YARATILIŞÇILIK KAFAYI BULANDIRMAYA GÖTÜRÜR EVRİMCİLİK
AYDINLANMAYA, BİLİNÇLENMEYE
“Kul insan” kimliğini mi “özgür insan” kimliğini mi
edinmeli? sorusu, yazıyı açık ve yalın bir sonuca getirmiş olur:
Yaratılışçılığı benimsemek, bir özgür düşünme değil inanç sorunudur. İnanmak,
inanılan kişinin ve kurumun hizmetine girme durumunda bedensel köleliğe de
varabilir. En azından insanı düşünsel köleliğe, emeğinin sömürülmesine götürür.
Mutlak inanmak ise pisipisine ölüme götürebilir.
Yaratılışçılığı benimsemenin bir sonucu da beş bin yıl önce
(Enuma Eliş) Babil Yaratılış Mitosu ile biçimlendirilen inançlar kümesini
çağdaş bilimsel bulgularla uzlaştırma çabası yaratmasıdır. Her iki sonuç insanı
“kafayı yeme” noktasına götürebilir (33).
Yaratılışçı inançlar insanı getirip “yaratılan kul”
noktasında bırakırken, varoluşçu, evrimci tutum, onun yaratıcı özgür insan
düzeyine çıkmasına ve doğal toplumsal, bireysel sorunların (yazgıcı değil)
nedensellikçi bilimsel çözümlerine yöneltecektir.
Maddesel araçlar alanında “maddenin biçimini” değiştirmesi,
simgesel araçlar alanında ise “nesnel dünyada karşılığı bulunmayan simgeleri
yoktan var etmesi” anlamında tek “yaratıcı” özne insandır.

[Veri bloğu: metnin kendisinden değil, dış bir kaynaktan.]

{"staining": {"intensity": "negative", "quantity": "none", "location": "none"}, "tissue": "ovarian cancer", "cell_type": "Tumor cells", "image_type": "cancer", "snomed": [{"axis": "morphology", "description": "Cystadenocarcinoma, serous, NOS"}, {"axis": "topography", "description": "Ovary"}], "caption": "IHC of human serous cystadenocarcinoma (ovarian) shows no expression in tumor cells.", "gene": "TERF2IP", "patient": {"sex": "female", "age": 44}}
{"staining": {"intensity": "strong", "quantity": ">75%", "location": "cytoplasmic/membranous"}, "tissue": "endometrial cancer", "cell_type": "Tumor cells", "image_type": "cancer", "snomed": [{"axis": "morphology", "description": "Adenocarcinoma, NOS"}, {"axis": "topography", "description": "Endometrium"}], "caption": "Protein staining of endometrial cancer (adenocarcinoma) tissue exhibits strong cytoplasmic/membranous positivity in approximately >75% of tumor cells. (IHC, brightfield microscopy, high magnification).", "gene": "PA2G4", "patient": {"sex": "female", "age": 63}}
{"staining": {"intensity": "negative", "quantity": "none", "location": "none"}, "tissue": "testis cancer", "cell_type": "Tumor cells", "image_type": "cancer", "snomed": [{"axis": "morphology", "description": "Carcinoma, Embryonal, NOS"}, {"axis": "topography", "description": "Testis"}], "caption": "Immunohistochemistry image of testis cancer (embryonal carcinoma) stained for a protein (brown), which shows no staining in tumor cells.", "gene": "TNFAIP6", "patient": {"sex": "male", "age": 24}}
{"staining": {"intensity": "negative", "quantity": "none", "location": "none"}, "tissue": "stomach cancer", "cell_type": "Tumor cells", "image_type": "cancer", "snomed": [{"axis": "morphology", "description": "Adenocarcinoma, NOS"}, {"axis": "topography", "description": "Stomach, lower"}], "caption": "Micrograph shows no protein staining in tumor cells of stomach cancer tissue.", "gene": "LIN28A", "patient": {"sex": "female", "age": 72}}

Söz konusu
araçlarını, kafa ve kas emeği dökerek ve deneyim (bilgi birikimi) ile
geliştirmesi, insanın yadsınamaz kültürel evrimini (34) de kendisinin yarattığı
anlamına gelir. Bu evrimi sırasında önce cansız maddelerin (jeosferin) sonra
öteki canlıların (biyosferin) denetimini (yazgısını) eline geçirmiştir. Sıra
kendi yazgısı (noosfer) üzerinde (organik yapısına dek) denetimini kurmaya, yazgısını
doğanın, yaratıcı inancının elinden kurtarmaya gelmiştir. İnsanın bu kültürel
evriminin ise, dikilmeyle, özgür kalan elleriyle ve gelişen beyniyle maddesel
ve simgesel araçlar yapıp geliştirmesini sağlayan “organik evrim” üzerinde
yükseldiği bir (kuram değil) gerçektir.